Siento la humedad adherida a mi piel. La piel ofrece un color tostado, todavía debe de haber salitre en las rugosidades de la dermis, yodo del mar, recuerdos de este estío que se me cae de las manos como una losa, borrosamente cruel en su alucinante proximidad. No veré nunca más a Laura, no sentiré jamás su calor cercano, el aliento contenido…, ir dejando en la cuneta estos pedazos de intimidad que me pertenecían casi por derecho es lo que hace sentirme un poco más muerto a cada paso que doy. Lo recuerdo dudosamente, pero el guardia civil me ha preguntado cosas totalmente estúpidas… no hay culpables, no debe haberlos, yo era un intruso, me lo dijo Manolo aquel día que se marchó de Palma, un extraño en el mundo de Laura, de Silverio, de Marta, de Iñaki, de Fernando… un verdadero extranjero en el reino de los magníficos, en el jardín de los prepotentes… Tengo los cabellos mojados y me duele la cabeza… un día le pregunté a Laura qué sería de nosotros cuando llegara la hora de la despedida. ¿Te acuerdas? Me contestó que no quería pensar en la muerte. ¡Yo no hablaba de la muerte!… Sin embargo, ahora, ella está fría, muda, sorda, profundamente pálida en un semisótano ruin, en un congelador asqueroso, y su padre quizá no sabe nada y bebe whisky en un hotel de Niza, frente a las playas artificiales hechas de guijos gruesos, perfectísimos, suavemente agrisados. Estoy aturdido, tengo dolor en la espalda, siento pinchazos en el brazo herido… me gustaría llamar a Manolo, no sé cuál es su paradero, dónde está, en qué recóndito país ha ido a esconderse. Si grito nadie me hará caso, no habrá un corazón que se detenga junto al mío. Manolo me ha dicho muchas veces, en este verano triste y misteriosamente lejano, que yo vivía equivocado. ¡Mentira! Laura era mía, ellos eran mis amigos…

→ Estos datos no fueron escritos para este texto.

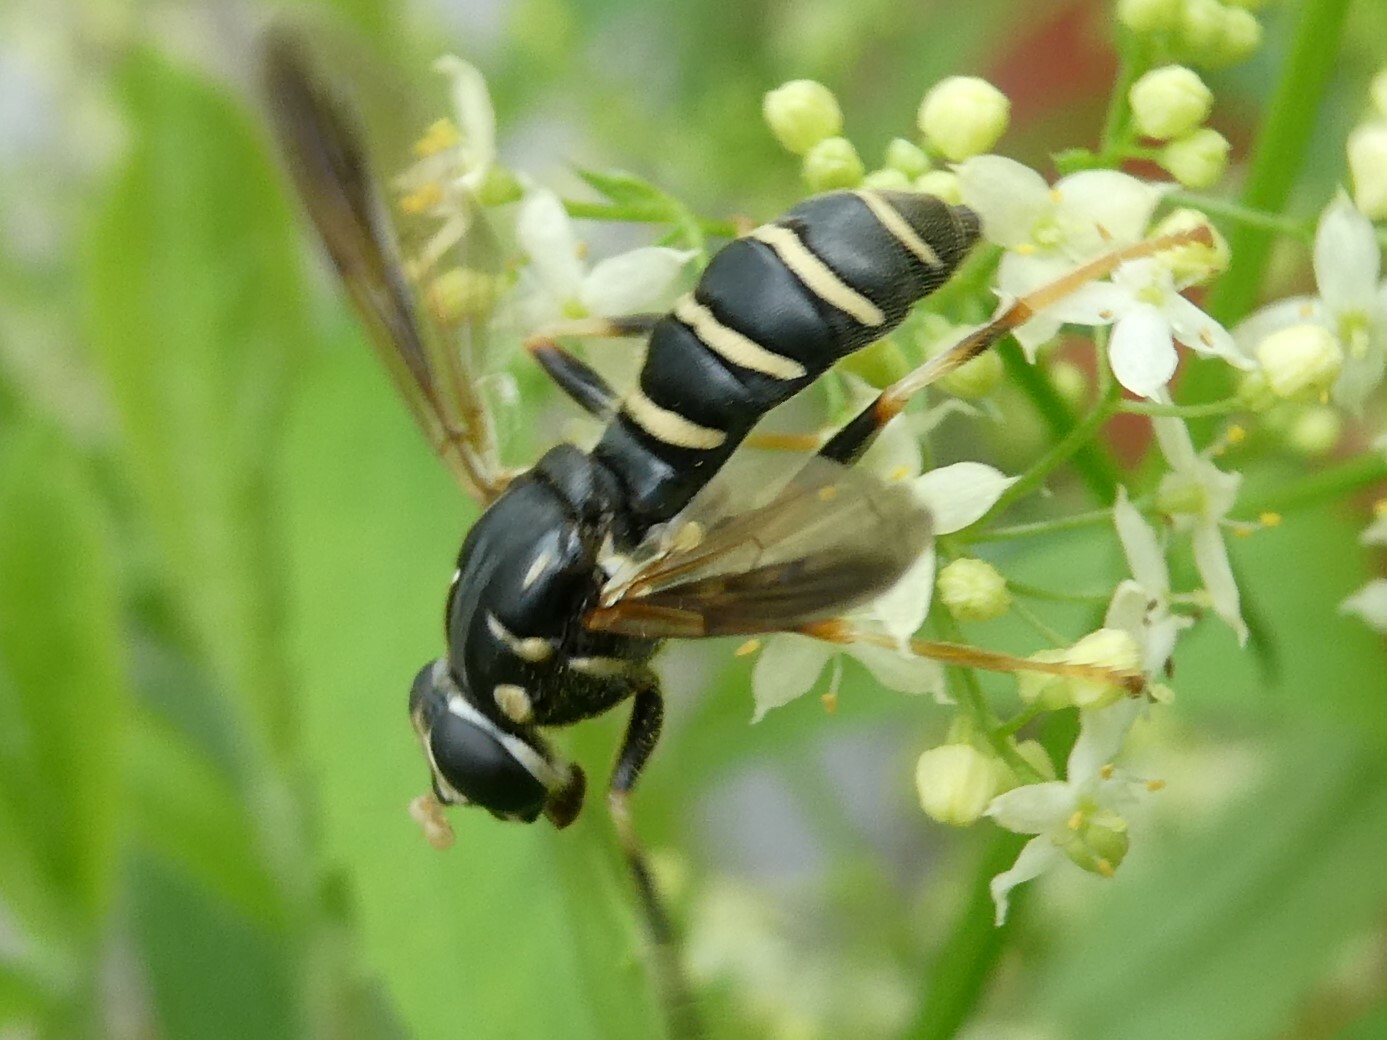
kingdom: Animalia
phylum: Arthropoda
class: Insecta
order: Diptera
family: Syrphidae
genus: Temnostoma
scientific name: Temnostoma
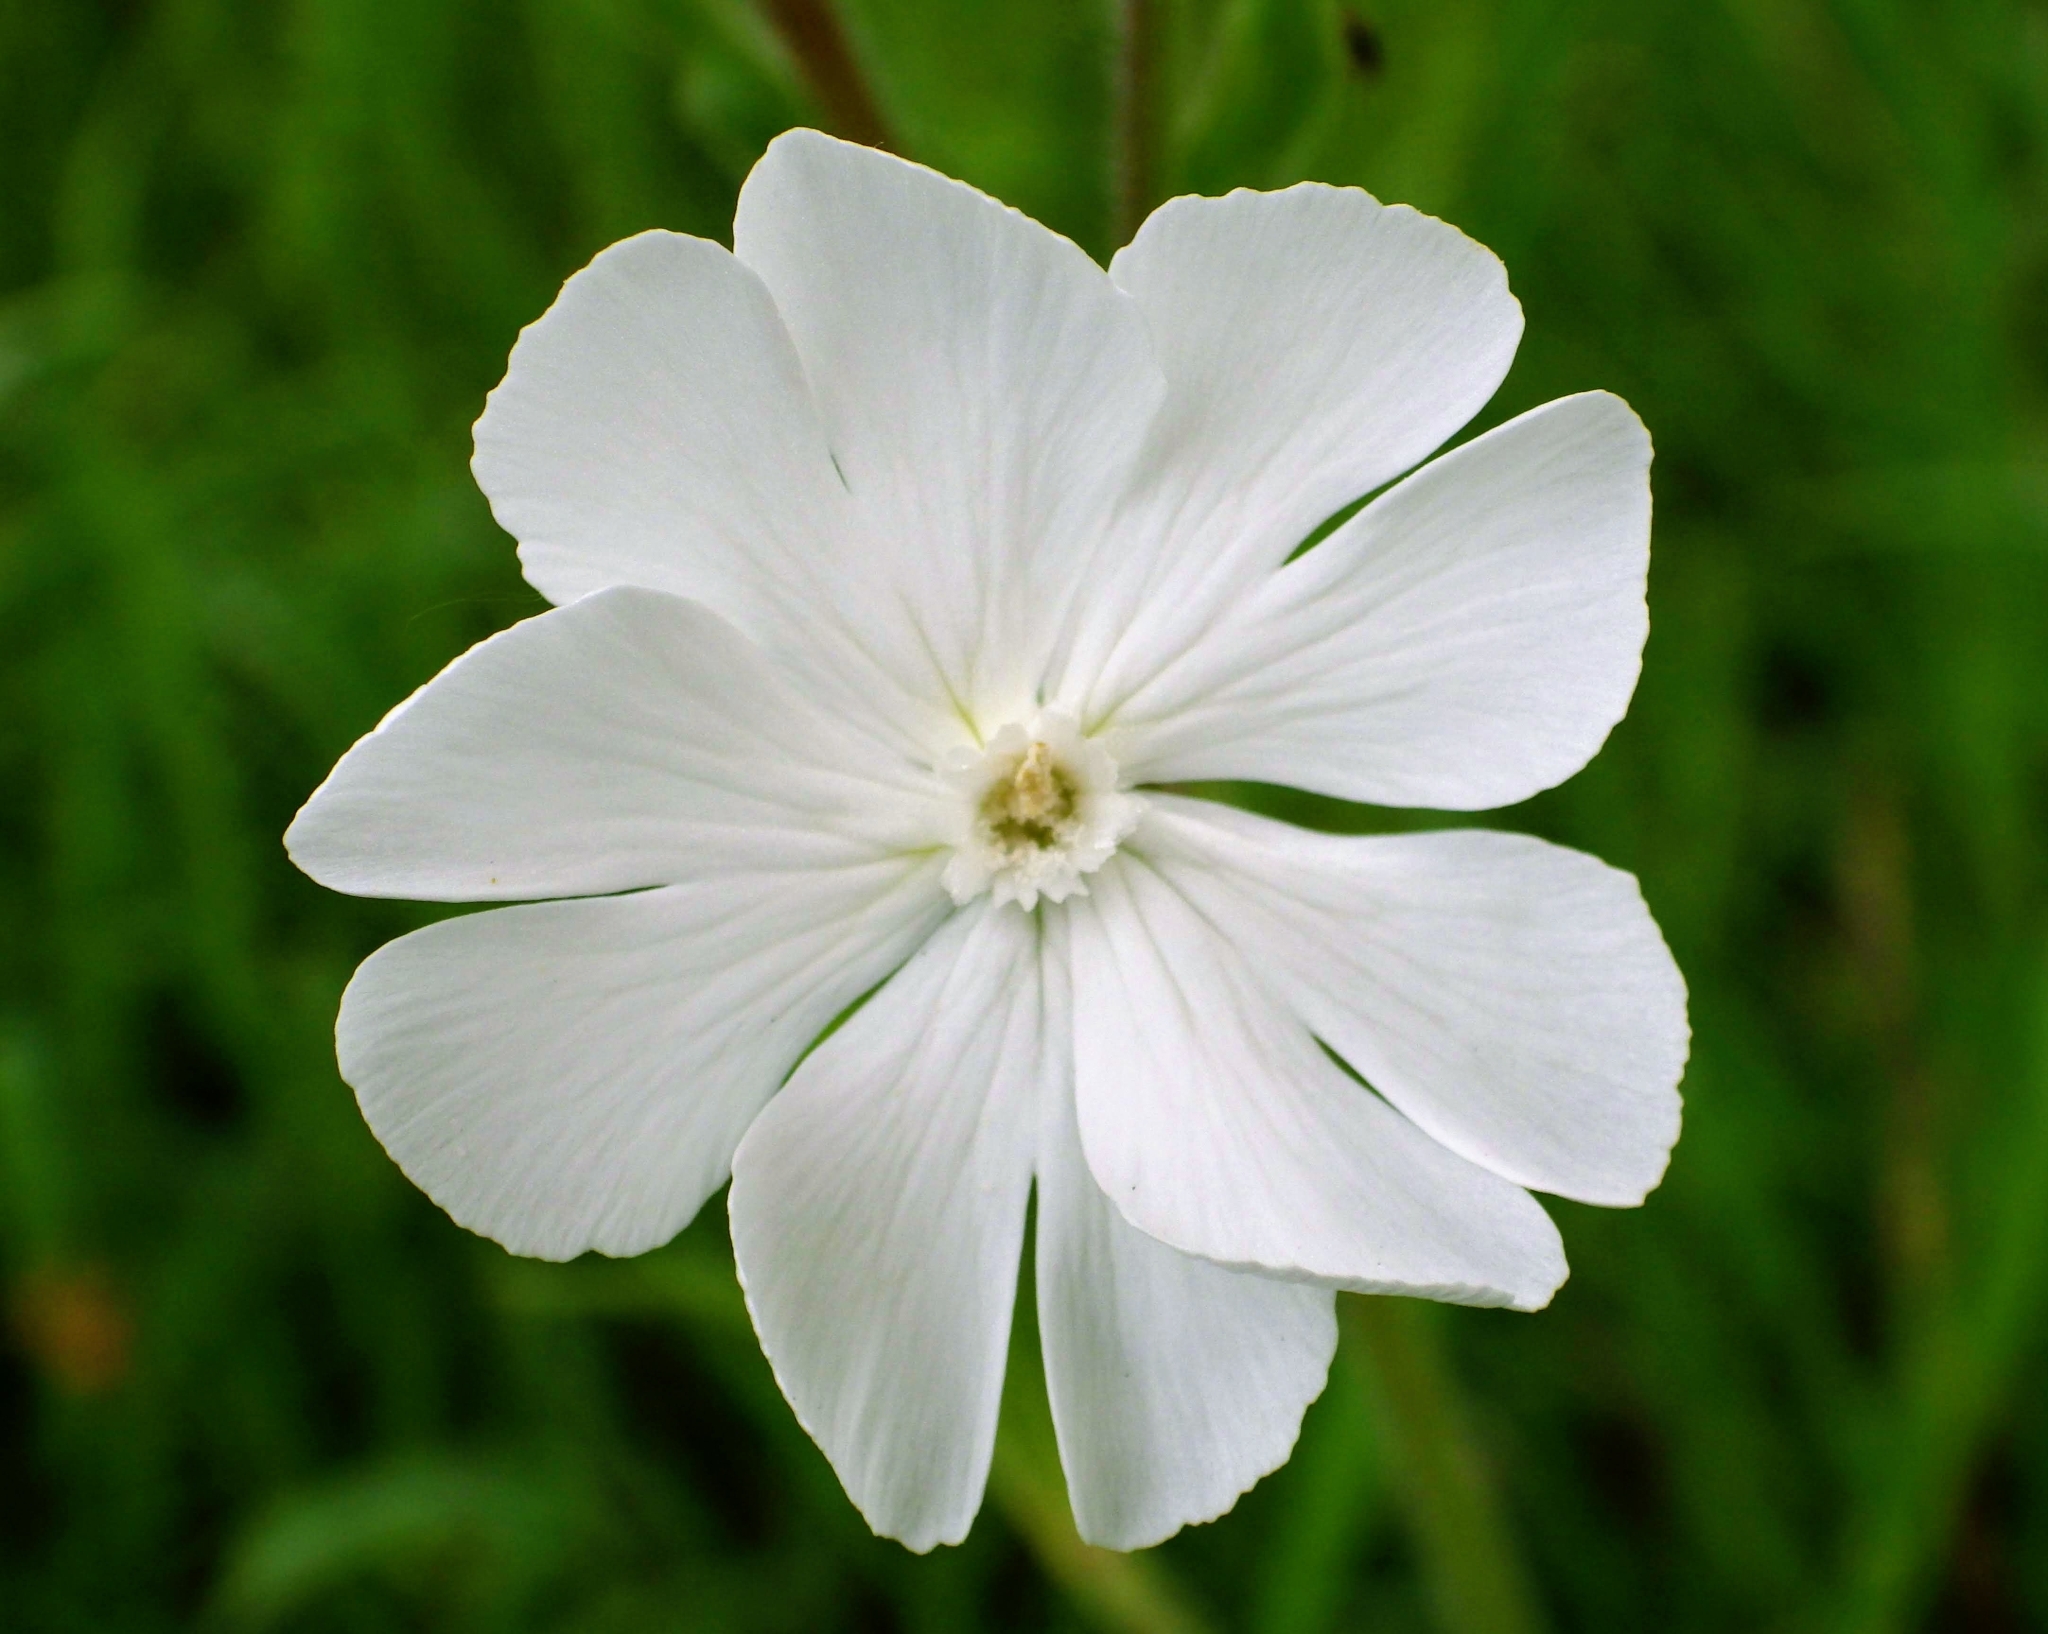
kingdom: Plantae
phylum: Tracheophyta
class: Magnoliopsida
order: Caryophyllales
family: Caryophyllaceae
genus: Silene
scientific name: Silene latifolia
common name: White campion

Las hojas de los árboles rezuman agua de lluvia. Es mediodía. El sol es un personaje rezagado que ya no calienta la tierra como antaño, en los días amarillos del estío. El alquitrán suelta un hervor dudosamente cálido, túrbido, insolente.

… Estoy cansado, tengo ganas de dormir, de alejarme de todo esto. El mundo no tolera la muerte, ni siquiera la muerte de sus más egregios personajes. Estéticamente, morir es un error, un descuido de la balanza. Marta amaba secretamente este instante que le ha llegado, Silverio (igual que una pitonisa) sospechaba el momento, su vida estaba ya cuajada de furtivas asechanzas, eran dos excepciones con cierta grandeza, pero todos hemos vivido sin sosiego alguno, apretadamente abrazados en el interior de un círculo que había cerrado su salida de emergencia. La soledad es un personaje peligrosamente vivo dentro de mí. Me gustaría descansar…

En el cruce de la Plaza-de-Castilla las gentes y los tranvías, los peatones y los autobuses forman un hormiguero casi impenetrable, la lluvia ha dejado brillante y estirado el pavimento, un semáforo acaba de guiñar su ojo de cristal naranja y un claxon ha roto el clamor gris de la media mañana.

… Laura ha muerto.

Todos hemos perdido un poco de vida. Iñaki, Silverio, Marta, Fernando… dentro de mí hay una campana que solloza, o grita, o rumia, o canta con cierta cadencia, armoniosamente, su volteo parece una oración; está doblando por ti y por mí, Laura, por ellos también. Por todos nosotros.